Task material section start

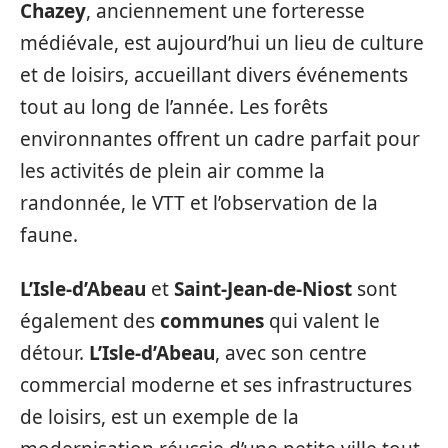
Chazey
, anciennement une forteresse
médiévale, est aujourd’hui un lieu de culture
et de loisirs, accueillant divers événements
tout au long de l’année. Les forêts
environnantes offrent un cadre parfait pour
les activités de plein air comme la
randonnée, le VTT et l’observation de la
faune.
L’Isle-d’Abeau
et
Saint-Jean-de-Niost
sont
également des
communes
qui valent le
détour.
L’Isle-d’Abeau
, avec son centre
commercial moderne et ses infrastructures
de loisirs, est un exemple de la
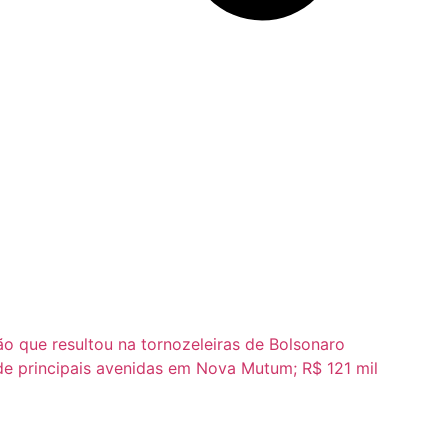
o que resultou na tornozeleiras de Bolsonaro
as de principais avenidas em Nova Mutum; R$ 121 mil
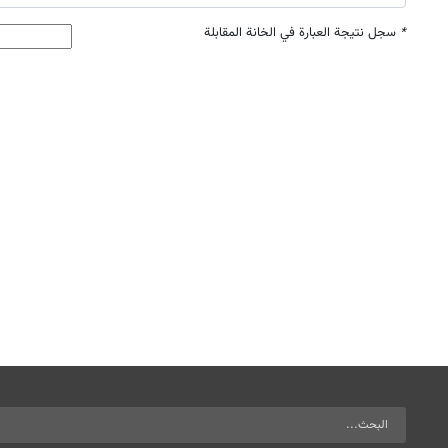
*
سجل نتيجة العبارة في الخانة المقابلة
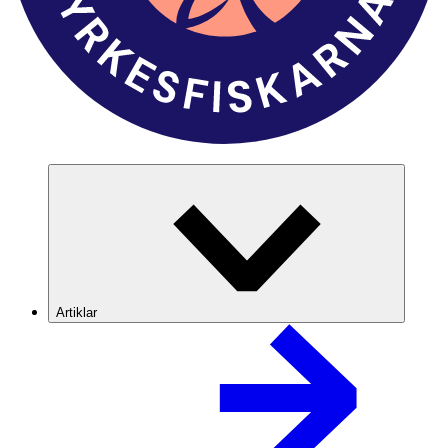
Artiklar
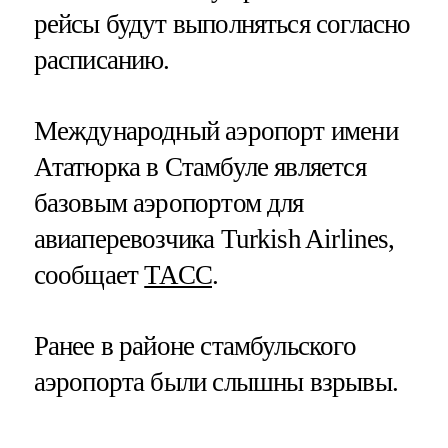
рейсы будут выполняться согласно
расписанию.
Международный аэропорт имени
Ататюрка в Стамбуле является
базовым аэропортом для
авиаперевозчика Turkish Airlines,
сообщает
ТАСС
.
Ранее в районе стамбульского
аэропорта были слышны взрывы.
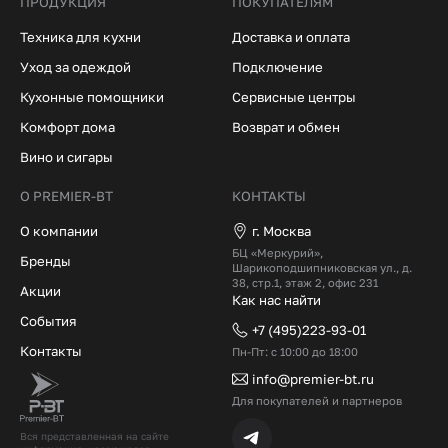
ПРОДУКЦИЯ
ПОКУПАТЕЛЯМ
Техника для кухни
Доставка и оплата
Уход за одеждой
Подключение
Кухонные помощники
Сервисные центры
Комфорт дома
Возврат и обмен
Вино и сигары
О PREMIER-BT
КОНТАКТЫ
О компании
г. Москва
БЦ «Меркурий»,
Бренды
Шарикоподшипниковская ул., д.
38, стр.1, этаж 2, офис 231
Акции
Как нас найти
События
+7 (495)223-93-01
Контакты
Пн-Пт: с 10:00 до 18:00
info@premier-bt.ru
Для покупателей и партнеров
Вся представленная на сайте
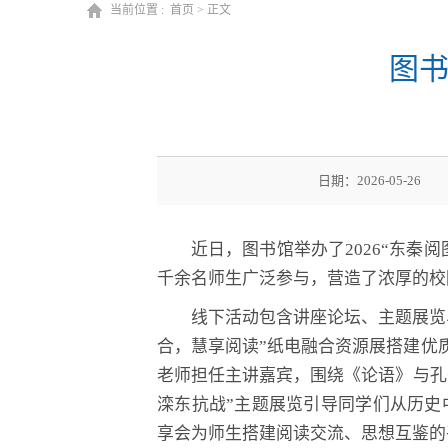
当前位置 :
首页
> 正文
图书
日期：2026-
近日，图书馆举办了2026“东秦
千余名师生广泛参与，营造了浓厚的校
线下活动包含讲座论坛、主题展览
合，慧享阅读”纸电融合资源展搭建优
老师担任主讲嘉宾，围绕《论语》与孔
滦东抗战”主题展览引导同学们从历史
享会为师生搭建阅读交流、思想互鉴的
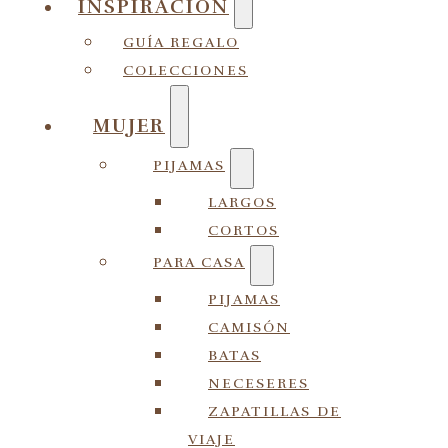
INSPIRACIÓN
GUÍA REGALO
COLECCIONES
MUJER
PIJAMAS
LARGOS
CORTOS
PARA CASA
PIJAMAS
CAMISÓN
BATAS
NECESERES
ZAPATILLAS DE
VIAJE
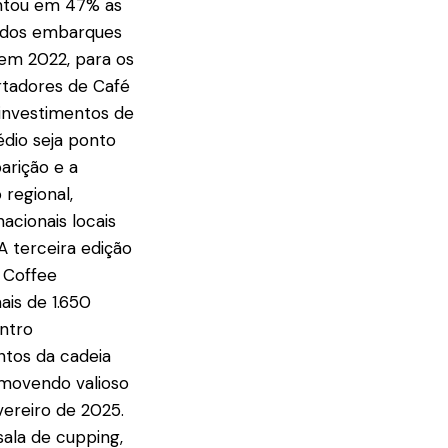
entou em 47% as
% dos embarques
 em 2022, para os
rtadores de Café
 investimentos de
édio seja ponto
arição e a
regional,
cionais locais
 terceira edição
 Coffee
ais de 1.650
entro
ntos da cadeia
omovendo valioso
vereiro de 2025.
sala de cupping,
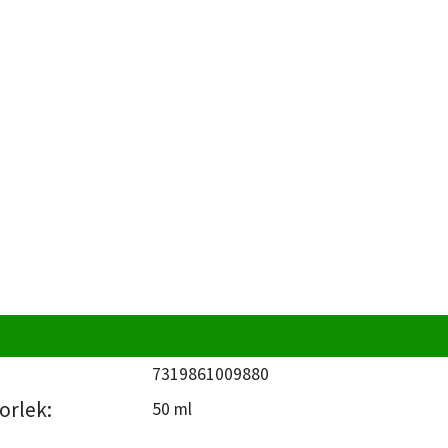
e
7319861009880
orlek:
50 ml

Task material section end

## Task prompt
Return the text read from all of the records above line by line, word for word and unchanged, and leave the pictures out of your answer.

## Output for this task
Chazey
, anciennement une forteresse
médiévale, est aujourd’hui un lieu de culture
et de loisirs, accueillant divers événements
tout au long de l’année. Les forêts
environnantes offrent un cadre parfait pour
les activités de plein air comme la
randonnée, le VTT et l’observation de la
faune.
L’Isle-d’Abeau
et
Saint-Jean-de-Niost
sont
également des
communes
qui valent le
détour.
L’Isle-d’Abeau
, avec son centre
commercial moderne et ses infrastructures
de loisirs, est un exemple de la
o que resultou na tornozeleiras de Bolsonaro
as de principais avenidas em Nova Mutum; R$ 121 mil
*
سجل نتيجة العبارة في الخانة المقابلة
Artiklar
рейсы будут выполняться согласно
расписанию.
Международный аэропорт имени
Ататюрка в Стамбуле является
базовым аэропортом для
авиаперевозчика Turkish Airlines,
сообщает
ТАСС
.
Ранее в районе стамбульского
аэропорта были слышны взрывы.
ПРОДУКЦИЯ
ПОКУПАТЕЛЯМ
Техника для кухни
Доставка и оплата
Уход за одеждой
Подключение
Кухонные помощники
Сервисные центры
Комфорт дома
Возврат и обмен
Вино и сигары
О PREMIER-BT
КОНТАКТЫ
О компании
г. Москва
БЦ «Меркурий»,
Бренды
Шарикоподшипниковская ул., д.
38, стр.1, этаж 2, офис 231
Акции
Как нас найти
События
+7 (495)223-93-01
Контакты
Пн-Пт: с 10:00 до 18:00
info@premier-bt.ru
Для покупателей и партнеров
Вся представленная на сайте
当前位置 :
首页
> 正文
图书
日期：2026-
近日，图书馆举办了2026“东秦
千余名师生广泛参与，营造了浓厚的校
线下活动包含讲座论坛、主题展览
合，慧享阅读”纸电融合资源展搭建优
老师担任主讲嘉宾，围绕《论语》与孔
滦东抗战”主题展览引导同学们从历史
享会为师生搭建阅读交流、思想互鉴的
INSPIRACIÓN
GUÍA REGALO
COLECCIONES
MUJER
PIJAMAS
LARGOS
CORTOS
PARA CASA
PIJAMAS
CAMISÓN
BATAS
NECESERES
ZAPATILLAS DE
VIAJE
entou em 47% as
% dos embarques
 em 2022, para os
rtadores de Café
 investimentos de
édio seja ponto
arição e a
regional,
cionais locais
 terceira edição
 Coffee
ais de 1.650
entro
ntos da cadeia
omovendo valioso
vereiro de 2025.
sala de cupping,
e
7319861009880
orlek:
50 ml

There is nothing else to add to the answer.